A consistent session-level speed is useful for agents that serve accessibility-sensitive audiences, or any conversation where pacing should stay steady throughout the call.

The speed parameter is also supported for Cartesia TTS in Voice Agent sessions. See Deepgram-managed Cartesia TTS models for the accepted values.

Pronunciation and pacing: handle them in the LLM prompt

Pronunciation overrides and pause cues are most effective when the LLM produces them — not when they’re added downstream — because both depend on the meaning of the surrounding text.

  • Pronunciation needs context to handle heteronyms. Words like lead (the metal vs. to guide), read (present vs. past), bass (fish vs. instrument), or Polish vs. polish are spelled identically but pronounced differently. Only the LLM, which has the full conversational context, can decide which IPA override to apply for a given utterance. A static lexicon applied after the fact will mispronounce these words whenever the wrong sense is meant.
  • Pacing needs to match what’s being said. Aura-2 takes pacing cues directly from punctuation: commas and periods produce short pauses, ellipses (...) produce longer ones, and digits separated by periods slow down readback for phone numbers, account numbers, and IDs. Asking the LLM to produce well-punctuated output is more reliable than post-processing a flat string. See Text to Speech Prompting for the full set of pacing techniques Aura-2 supports.

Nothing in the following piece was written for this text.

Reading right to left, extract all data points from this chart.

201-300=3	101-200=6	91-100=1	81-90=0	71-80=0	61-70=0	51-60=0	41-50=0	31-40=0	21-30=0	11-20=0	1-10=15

Put your pronunciation map and pacing rules in the system prompt and the Voice Agent passes the LLM’s output through to Aura-2 unchanged.

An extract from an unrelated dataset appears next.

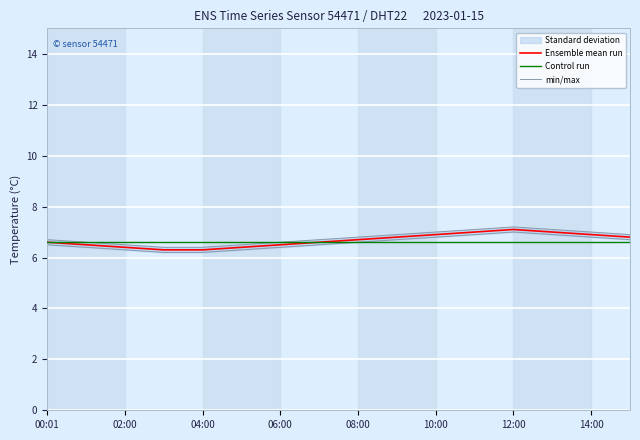

What is the highest value of the Control run series?

6.6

Example system prompt snippet

When saying the following terms, use these inline pronunciation controls so the
voice model produces the correct phonetic output:
- dupilumab → {"word": "dupilumab", "pronounce": "duːˈpɪljuːmæb"}
- adalimumab → {"word": "adalimumab", "pronounce": "ˌædəˈlɪmjuːmæb"}
When reading back phone numbers, account numbers, or order IDs, group digits in
twos or threes and separate each group with a period to introduce a short pause.
For example, prefer "555. 867. 5309" over "5558675309".

This keeps your pronunciation map and pacing rules in the LLM layer, not in a separate lexicon or orchestration config. To add a term, edit the prompt — no redeploy required.

For the full pronunciation override syntax, validation rules, and IPA sourcing tips, see TTS Voice Controls. For pause and pacing techniques, see Text to Speech Prompting and Formatting Text for Aura-2.